Monitoring wildlife in forest areas is difficult and requires continuous observation. Traditional monitoring methods depend on manual patrol or basic camera systems which cannot detect animals automatically. This project proposes a smart monitoring system called Vanrakshak AI that detects animals using computer vision techniques. The system captures video from surveillance cameras and processes each frame to identify animal movement. Motion detection is used to reduce unnecessary processing and improve efficiency. The YOLO object detection model is used to detect animals, while DeepSORT tracking helps track animals across frames. When an animal is detected, the system stores the image, updates the database, and sends alerts to the monitoring dashboard. In some cases, notifications can also be sent through Telegram to inform forest authorities. The system helps in real-time monitoring and can assist forest departments in protecting wildlife and preventing human-animal conflicts.

**WORK INSTRUCTIONS**
Answer from the text on Vanrakshak AI:
1. Which model does the system use to detect animals?
2. What technique does it use to reduce unnecessary processing?
3. Through which service can notifications reach forest authorities?

**SUPPLIED MATERIAL**
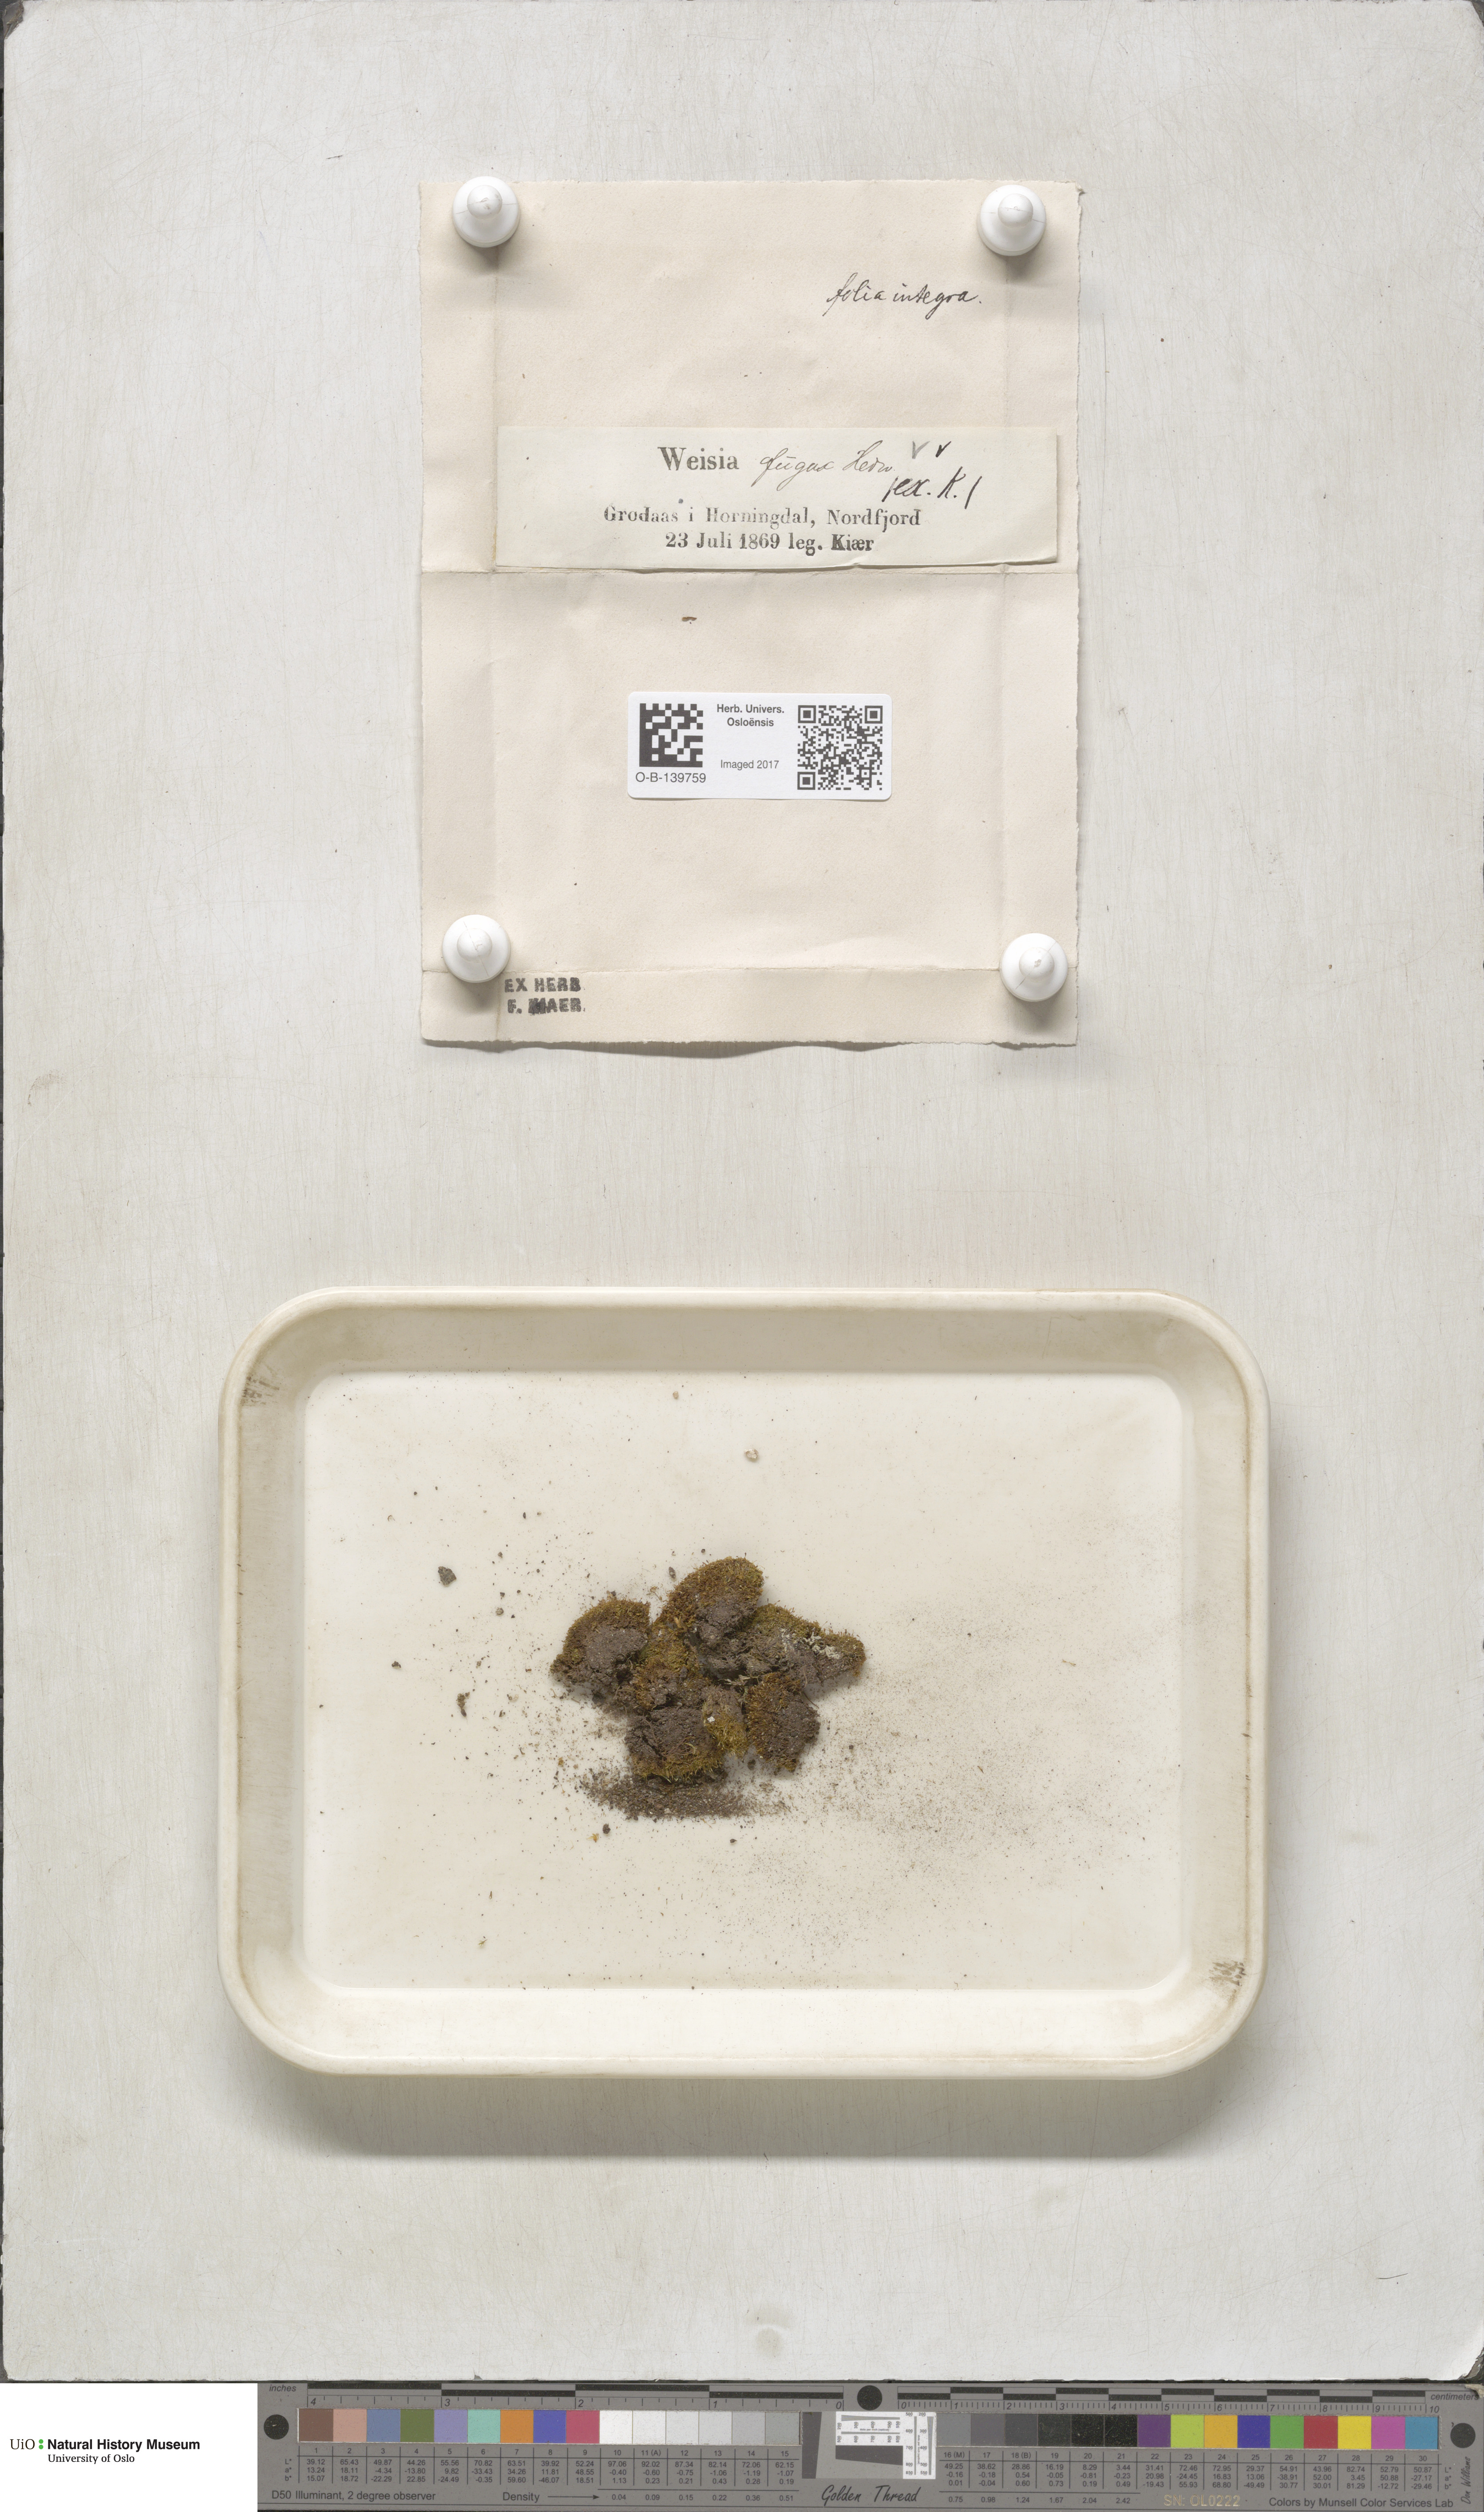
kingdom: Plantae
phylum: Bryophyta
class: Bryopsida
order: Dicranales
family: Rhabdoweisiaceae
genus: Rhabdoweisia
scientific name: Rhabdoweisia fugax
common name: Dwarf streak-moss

**ANSWER AREA**
1. The YOLO object detection model.
2. Motion detection.
3. Telegram.